WHAT YOU NEED TO DO – Report each line of the data that includes the word "alojamientos".

----- RECORDS FOR THE EXERCISE

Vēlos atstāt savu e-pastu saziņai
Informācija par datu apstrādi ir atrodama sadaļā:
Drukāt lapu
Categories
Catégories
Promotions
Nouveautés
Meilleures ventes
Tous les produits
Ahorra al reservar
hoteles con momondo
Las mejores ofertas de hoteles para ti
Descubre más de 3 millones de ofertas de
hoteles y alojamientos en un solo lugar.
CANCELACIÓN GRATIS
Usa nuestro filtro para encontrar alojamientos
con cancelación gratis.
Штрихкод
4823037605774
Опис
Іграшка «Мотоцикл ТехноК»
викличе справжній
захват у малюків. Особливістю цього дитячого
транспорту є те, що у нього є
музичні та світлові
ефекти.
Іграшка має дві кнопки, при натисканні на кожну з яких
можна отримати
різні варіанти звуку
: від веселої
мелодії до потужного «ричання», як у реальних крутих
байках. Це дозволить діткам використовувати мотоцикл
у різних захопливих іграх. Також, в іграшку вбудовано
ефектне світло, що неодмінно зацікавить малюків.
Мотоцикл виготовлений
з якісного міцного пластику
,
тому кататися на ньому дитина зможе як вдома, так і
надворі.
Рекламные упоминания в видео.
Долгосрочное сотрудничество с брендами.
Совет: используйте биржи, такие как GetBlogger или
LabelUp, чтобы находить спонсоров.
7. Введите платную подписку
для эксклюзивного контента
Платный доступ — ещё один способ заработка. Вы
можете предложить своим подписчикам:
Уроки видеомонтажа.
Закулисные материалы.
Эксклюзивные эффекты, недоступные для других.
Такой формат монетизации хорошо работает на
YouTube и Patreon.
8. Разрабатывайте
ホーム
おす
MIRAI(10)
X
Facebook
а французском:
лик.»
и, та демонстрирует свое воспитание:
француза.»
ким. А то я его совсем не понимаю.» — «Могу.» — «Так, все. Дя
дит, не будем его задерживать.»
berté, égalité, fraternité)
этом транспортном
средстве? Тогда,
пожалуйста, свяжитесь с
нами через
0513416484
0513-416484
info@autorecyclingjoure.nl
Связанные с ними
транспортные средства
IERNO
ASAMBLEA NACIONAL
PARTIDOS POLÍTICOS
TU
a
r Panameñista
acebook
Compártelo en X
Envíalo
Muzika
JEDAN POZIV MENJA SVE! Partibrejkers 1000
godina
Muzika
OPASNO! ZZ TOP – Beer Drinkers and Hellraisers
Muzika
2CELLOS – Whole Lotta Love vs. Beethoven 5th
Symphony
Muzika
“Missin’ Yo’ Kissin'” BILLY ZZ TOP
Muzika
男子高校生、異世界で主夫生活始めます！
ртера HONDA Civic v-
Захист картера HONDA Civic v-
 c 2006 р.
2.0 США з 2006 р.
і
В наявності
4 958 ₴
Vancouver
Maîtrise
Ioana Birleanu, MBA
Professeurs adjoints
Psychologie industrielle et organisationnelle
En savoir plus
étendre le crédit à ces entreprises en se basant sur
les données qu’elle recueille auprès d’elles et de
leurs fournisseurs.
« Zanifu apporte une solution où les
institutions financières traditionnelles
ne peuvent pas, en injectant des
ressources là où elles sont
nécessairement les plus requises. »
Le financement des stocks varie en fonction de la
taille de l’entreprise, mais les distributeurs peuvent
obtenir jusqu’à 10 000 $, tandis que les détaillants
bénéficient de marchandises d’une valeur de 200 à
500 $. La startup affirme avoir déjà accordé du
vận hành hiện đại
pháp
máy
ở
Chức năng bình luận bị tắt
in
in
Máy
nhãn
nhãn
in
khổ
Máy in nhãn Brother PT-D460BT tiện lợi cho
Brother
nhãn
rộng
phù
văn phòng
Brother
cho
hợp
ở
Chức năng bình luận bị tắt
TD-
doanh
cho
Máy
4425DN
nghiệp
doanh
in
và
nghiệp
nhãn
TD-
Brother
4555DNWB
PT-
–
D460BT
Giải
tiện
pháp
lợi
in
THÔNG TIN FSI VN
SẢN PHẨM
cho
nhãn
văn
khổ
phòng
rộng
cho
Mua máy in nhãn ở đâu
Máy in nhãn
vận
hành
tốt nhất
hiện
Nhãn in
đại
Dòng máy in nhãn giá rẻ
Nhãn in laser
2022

----------

YOUR SOLUTION –
hoteles y alojamientos en un solo lugar.
Usa nuestro filtro para encontrar alojamientos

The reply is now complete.